I haven't gone back to work yet. I just can't right now. I hope at some point I'll feel "ready", but maybe I never will, and I'll just have to force myself.
I've been spending a lot of time working on the book I've decided I'm going to write. The thing with me is when I get started on something, I get obsessive and can't stop! So it's consuming my life and my time right now. Which in a way is good, because it gives me something to do. But in another way, it can be sad at times. I wish that I could be writing this with Matt, and I'm mad that I never pushed him more to write the book he always talked about writing. I just want to do his story justice, and our story justice. I fall asleep at night with all of these images and thoughts swirling in my head.
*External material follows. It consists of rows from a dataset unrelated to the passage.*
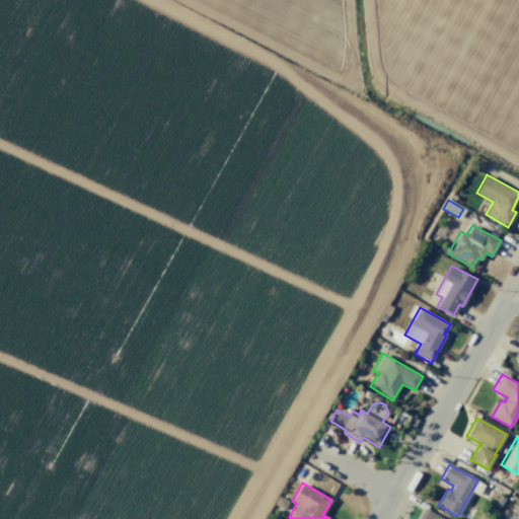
[(496,483),(510,491),(506,498),(492,490),(496,483)]
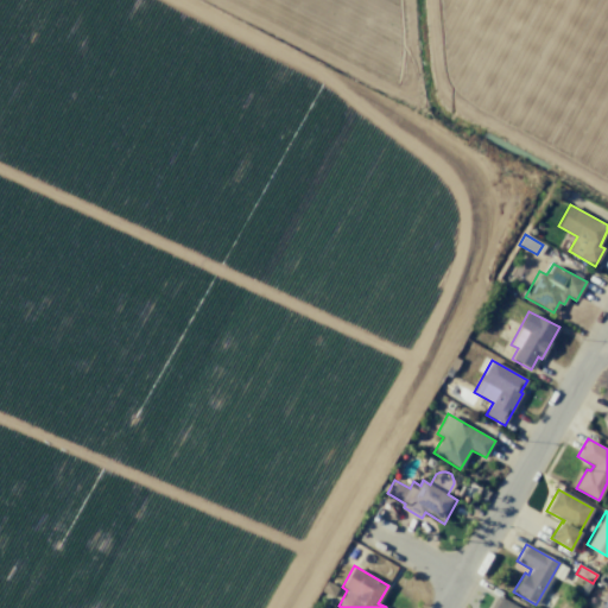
[(327,580),(339,587),(333,597),(320,590),(327,580)]
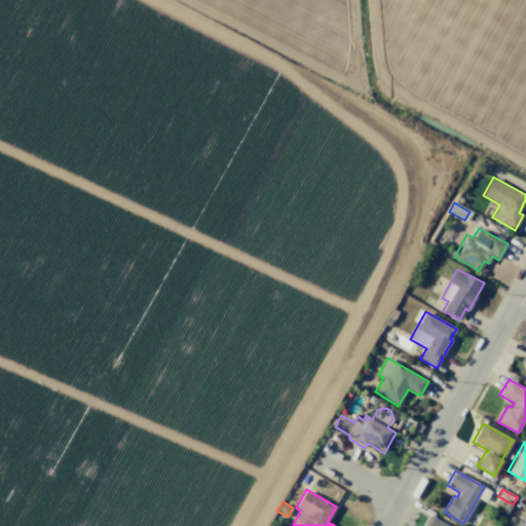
[(505,501),(512,505),(505,516),(499,512),(505,501)]
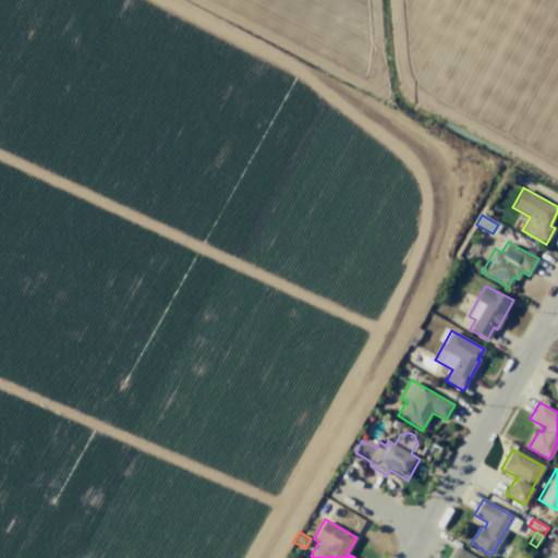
[(557,557),(557,537),(546,557),(557,557)]
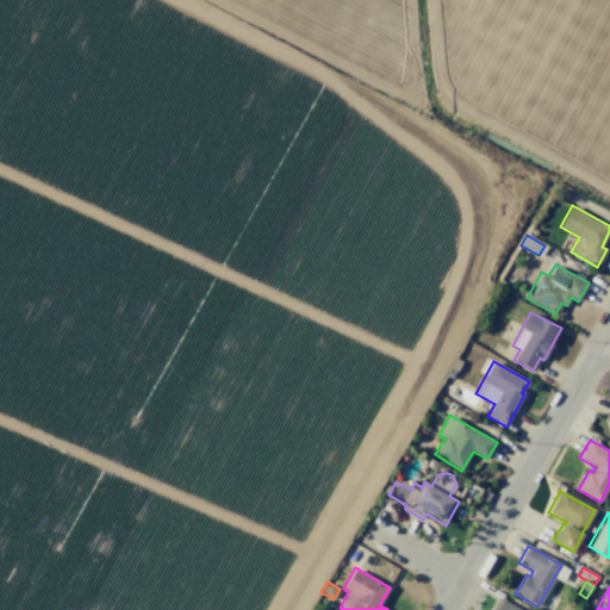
[(491,609),(499,597),(522,609),(491,609)]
It's also hard sometimes reliving all of this, not just the bad, but all the good things, too. I'm watching some of these videos that I've never watched before, and reading through his journal entries from Tough Enough, and I'm just reminded once again, of what an amazing person Matt was, how one-of-a-kind he truly was. He was such a strong, unapologetically bold Christian. He didn't care what was popular, or what was politically correct-he was unashamed of his faith, and if you didn't like him for that, he didn't care.
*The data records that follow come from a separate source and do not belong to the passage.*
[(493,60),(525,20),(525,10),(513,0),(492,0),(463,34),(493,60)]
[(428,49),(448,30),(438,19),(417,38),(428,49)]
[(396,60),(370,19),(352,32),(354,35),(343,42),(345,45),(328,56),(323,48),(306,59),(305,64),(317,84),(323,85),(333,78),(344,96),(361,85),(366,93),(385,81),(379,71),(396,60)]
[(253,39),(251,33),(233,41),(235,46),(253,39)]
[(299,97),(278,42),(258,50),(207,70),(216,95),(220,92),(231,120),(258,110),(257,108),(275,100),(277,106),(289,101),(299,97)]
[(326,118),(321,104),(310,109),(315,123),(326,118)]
It makes me miss him all the more and saddens me that a man like that is no longer here on this earth, because we really need more people like that. We need more people who will stand firm in their beliefs and truly walk the walk, but with love and grace and kindness. Matt was the perfect example of that. All he wanted in his life was to live out what Jesus called us all to do, and that's to share our faith and reach others for Jesus.That is what this life is about. It shames me that I'm not as bold in real life as he was, but all I can do is pray for the same boldness and courage that Matt had, and hope that I can do better.
I don't understand why God took such a good witness-it seems the world would be better with Matt here...but who am I to question God with my limited view of things? I will keep clinging to my faith, even if I'm hanging onto to it by a thread on some days...
Greetings,
ReplyDeleteRecently came across your journey and it's impact with how precious life is to the few that were selected for their bravery by a higher power to fight this terrible disease. I myself see it as a privilege so that family, friends and colleagues can reflect on what's important in their lives when dark clouds roll in.
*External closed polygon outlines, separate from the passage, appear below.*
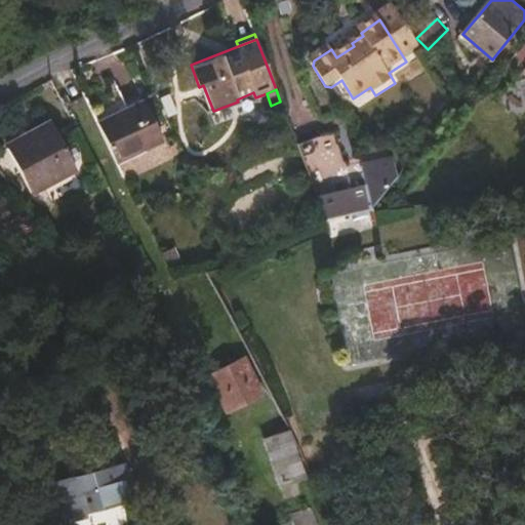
[(163,142),(143,97),(95,120),(117,164),(163,142)]
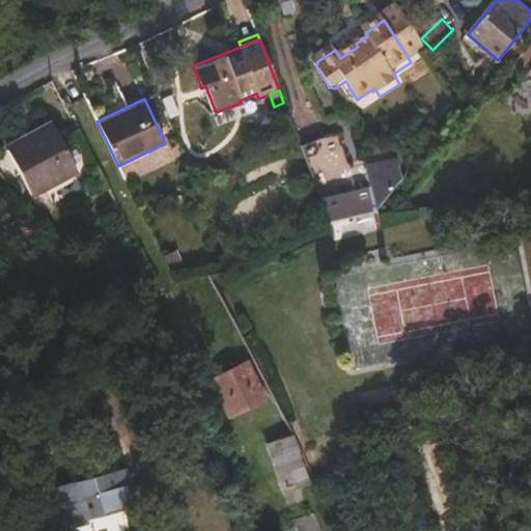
[(78,173),(50,118),(3,143),(32,197),(78,173)]
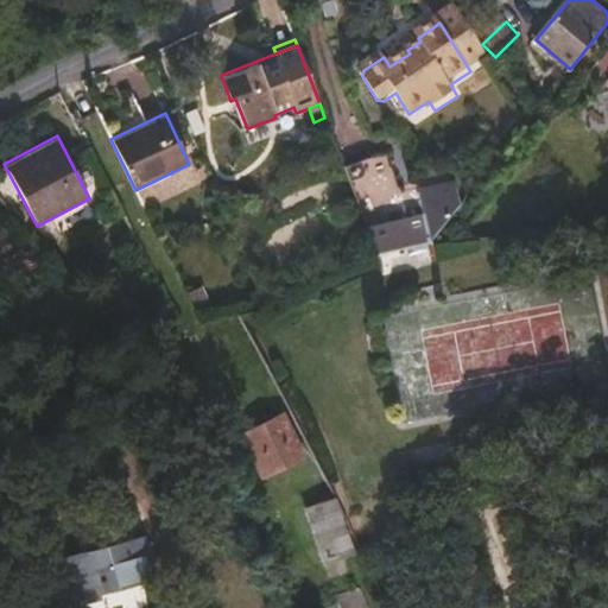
[(354,207),(385,208),(386,158),(355,158),(354,207)]
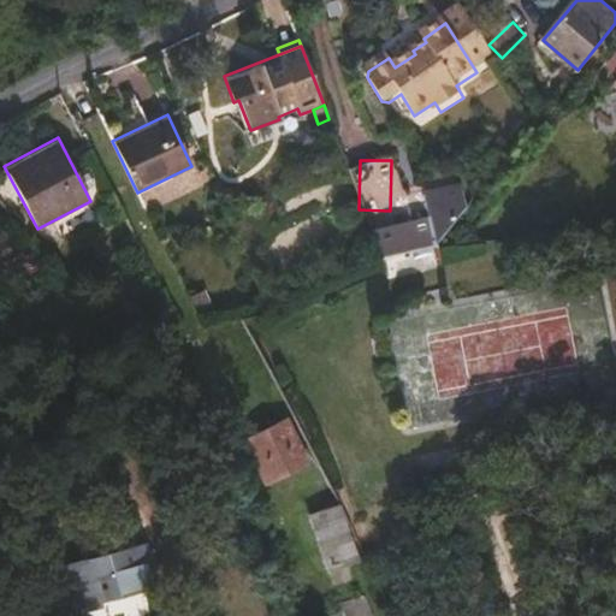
[(436,244),(467,206),(462,187),(424,195),(428,220),(372,234),(381,258),(434,244),(436,244)]
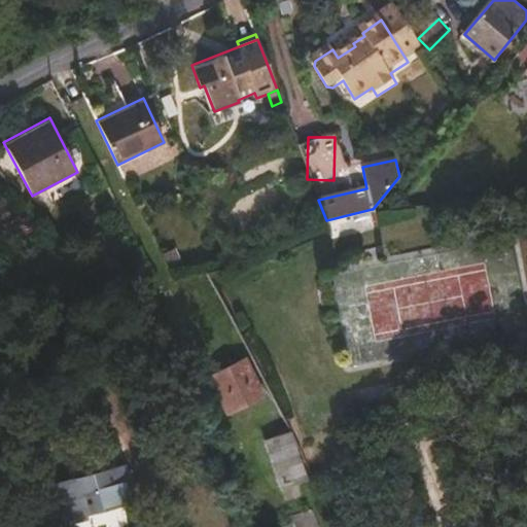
[(260,394),(242,357),(205,376),(223,412),(260,394)]
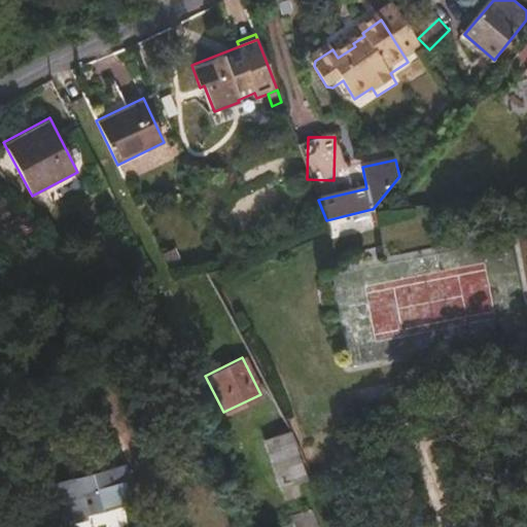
[(302,478),(286,432),(262,440),(277,485),(302,478)]
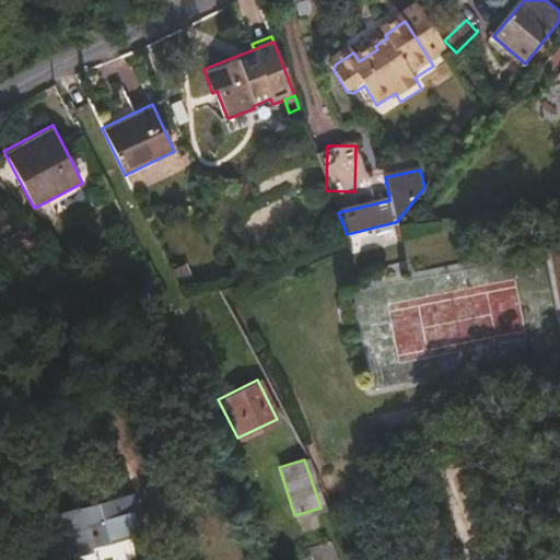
[(135,529),(125,493),(77,506),(85,541),(135,529)]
As for me, diagnosed with Brain Tumor Left Motor Cortex, 29 Dec 2017.
Underwent awake Craniotomy Feb 21 2018, pathology report indicated a slow growing Brain Tumor Astrocytoma Grade 2. As my Neurosurgeon indicated, my surgery was a very expensive biopsy since his team was only able to remove 20% due to it's close proximity to the left side of the eloquent brain motor cortex. I'm so very greatful we agreed on quality vs. quantity of life at 43 yrs of age. First round, six weeks of radiation and chemo was completed May 21. Now half way through second round of strictly chemo, temodar, higher dosage each month, gah. Some good days and some bad days but strive everyday for the good ones. Last week I finally was successful with my 1.5 mile run to prep my body with the upcoming chemo rounds.
Want you to know I am so inspired with the unconditional love you have towards Matt. I cry, cry, cry when I see how much of a loving married couple you represent for the world to aspire too when loving couples are battling a brain tumor. Be strong and know that I'm carring the same torch as you, in pain, emotion, happiness, fitness and uncertainty, for others to emulate so long as we are privalaged with another day on God's green earth.